_YOUR OBJECTIVE_:
Reading the listing below, count the lines that contain the word "linecap" and give that count alone.
[SUPPLIED DATA]
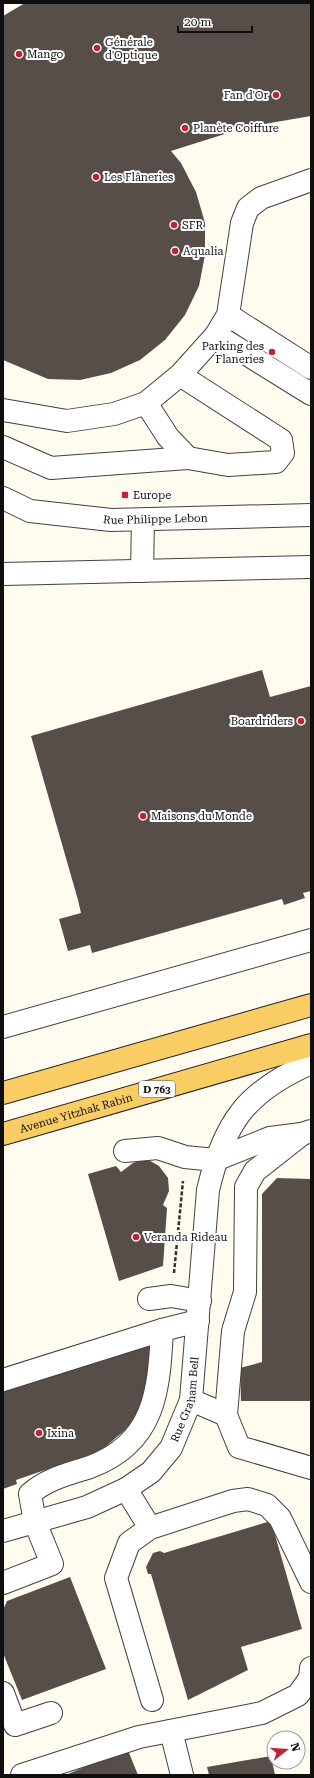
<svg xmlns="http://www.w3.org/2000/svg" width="314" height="1778" font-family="'Roboto Serif',serif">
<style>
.building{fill:#574e4a}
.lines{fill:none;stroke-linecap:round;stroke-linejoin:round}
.minor-casing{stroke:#414141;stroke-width:24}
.major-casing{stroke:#1f1f1f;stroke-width:24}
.path{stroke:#303030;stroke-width:2.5;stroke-dasharray:4 2;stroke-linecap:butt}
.minor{stroke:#fff;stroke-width:22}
.major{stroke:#f9cd64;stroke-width:22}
.poi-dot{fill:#bf2434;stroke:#fff;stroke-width:1.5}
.labels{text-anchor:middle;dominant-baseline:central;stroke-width:4;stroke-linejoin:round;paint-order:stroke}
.shield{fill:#fff;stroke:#565656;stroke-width:1}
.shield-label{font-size:10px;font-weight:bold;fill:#0e0e0e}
.poi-label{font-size:11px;fill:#0e0e0e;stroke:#fff;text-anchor:start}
.street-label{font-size:11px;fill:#0e0e0e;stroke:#fff}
</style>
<rect width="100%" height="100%" fill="#fffbef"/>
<g class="building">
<path d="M25 3H311V116L247 127 171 151 181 163 196 192 205 223V255L199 286 185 315 165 340 140 360 111 373 80 380 48 379 3 360V16Z"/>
<path d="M262 670 270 697 311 686V891L303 893 305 898 284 905 282 899 92 953 90 945 68 951 59 919 81 913 78 900 31 736Z"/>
<path d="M147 1159 159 1166 168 1178 169 1191 163 1205 167 1208 163 1266 119 1281 88 1174 116 1166 121 1172 133 1163Z"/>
<path d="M277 1178 311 1179V1401H241L240 1368 262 1362V1194Z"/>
<path d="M148 1341 150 1354 146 1395 134 1419 125 1430 104 1448 92 1454 16 1480 17 1484 3 1489V1387Z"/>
<path d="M271 1521 302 1629 241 1647 248 1670 188 1700 151 1574H148L146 1567 153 1553 160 1551 164 1553Z"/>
<path d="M70 1577 106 1669 22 1700 3 1653V1610L7 1601Z"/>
<path d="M127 1748 138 1775H66Z"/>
<path d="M271 1756 275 1775H209L207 1767Z"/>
</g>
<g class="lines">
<g class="minor-casing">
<g id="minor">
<path d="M228 315 311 368"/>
<path d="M216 335 311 394"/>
<path d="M180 375 281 440 283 453 276 462 228 465 188 458 168 437 146 403 180 375 216 335 228 315 242 223 248 208 261 198 311 180"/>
<path d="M3 410 67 421 114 414 146 403"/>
<path d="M3 447 51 468 188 458"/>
<path id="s1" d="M3 498 30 511 111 520 311 515"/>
<path d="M142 571 143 520"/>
<path d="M3 574 311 567"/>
<path d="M3 1027 311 940"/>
<path d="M125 1151 158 1148 185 1157 215 1160 270 1138 302 1134"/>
<path d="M149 1299 171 1296 200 1301"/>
<path d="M3 1380 162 1330"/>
<path d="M191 1400 226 1415 239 1447 311 1468"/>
<path d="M226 1415 233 1331 245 1292 246 1187 255 1171 302 1134 311 1131"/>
<path d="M126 1489 150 1528"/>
<path id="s2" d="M3 1531 87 1507 126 1489 151 1472 171 1448 191 1400 208 1190C224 1122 247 1091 311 1063"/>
<path d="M3 1583 52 1564 35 1522 30 1494C46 1479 69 1474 90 1467 155 1443 159 1391 162 1330L198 1321"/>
<path d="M3 1693 15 1725 51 1713"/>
<path d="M152 1700 116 1578 129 1543 150 1528 233 1501 248 1499 267 1505 280 1518 311 1582"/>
<path d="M171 1731 182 1775"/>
<path d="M22 1775 139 1737 262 1713 298 1695 310 1678 311 1668"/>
</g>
</g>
<g class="major-casing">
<g id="major">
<path d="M3 1093 311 1005"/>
<path id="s3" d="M3 1134 311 1045"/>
</g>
</g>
<path class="path" d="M174 1273 183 1181"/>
<use href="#minor" class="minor"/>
<use href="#major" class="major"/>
</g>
<g class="poi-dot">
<circle cx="97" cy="48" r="4"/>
<circle cx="19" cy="54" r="4"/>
<circle cx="276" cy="95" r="4"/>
<circle cx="185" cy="128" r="4"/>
<circle cx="96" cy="177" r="4"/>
<circle cx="174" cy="225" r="4"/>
<circle cx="175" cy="251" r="4"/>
<circle cx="272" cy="352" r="4"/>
<rect x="121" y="491" width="8" height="8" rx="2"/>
<circle cx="301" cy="721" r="4"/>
<circle cx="143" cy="816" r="4"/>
<circle cx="136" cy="1237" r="4"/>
<circle cx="39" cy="1433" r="4"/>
</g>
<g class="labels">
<rect class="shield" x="139" y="1081" width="36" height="16" rx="3"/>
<g class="shield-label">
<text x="157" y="1089">D 763</text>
</g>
<g class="poi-label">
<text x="105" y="42">Générale<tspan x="105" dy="13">d'Optique</tspan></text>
<text x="27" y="54">Mango</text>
<text x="268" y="95" text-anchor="end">Fan d'Or</text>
<text x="193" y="128">Planète Coiffure</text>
<text x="104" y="177">Les Flâneries</text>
<text x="182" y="225">SFR</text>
<text x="183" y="251">Aqualia</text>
<text x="264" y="346" text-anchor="end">Parking des<tspan x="264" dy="13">Flaneries</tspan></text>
<text x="133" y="495">Europe</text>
<text x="293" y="721" text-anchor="end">Boardriders</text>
<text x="151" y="816">Maisons du Monde</text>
<text x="144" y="1237">Veranda Rideau</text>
<text x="47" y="1433">Ixina</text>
</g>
<g class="street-label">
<text stroke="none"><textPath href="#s1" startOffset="156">Rue Philippe Lebon</textPath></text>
<text stroke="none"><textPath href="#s3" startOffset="76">Avenue Yitzhak Rabin</textPath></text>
<text stroke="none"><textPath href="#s2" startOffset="243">Rue Graham Bell</textPath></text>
</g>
</g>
<rect width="314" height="1778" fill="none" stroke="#0e0e0e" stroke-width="8"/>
<g transform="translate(286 1750) rotate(73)"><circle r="19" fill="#ffffff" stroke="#9f9f9f"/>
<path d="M0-3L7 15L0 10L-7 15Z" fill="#bf2434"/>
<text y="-6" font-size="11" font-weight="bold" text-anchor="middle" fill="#0e0e0e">N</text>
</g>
<path d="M178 26v6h74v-6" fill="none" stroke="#0e0e0e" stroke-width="2"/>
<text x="184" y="26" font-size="12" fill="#0e0e0e" stroke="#ffffff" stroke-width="3" paint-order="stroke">20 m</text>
</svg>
[/SUPPLIED DATA]
_RESPONSE FOR THIS EXERCISE_:
2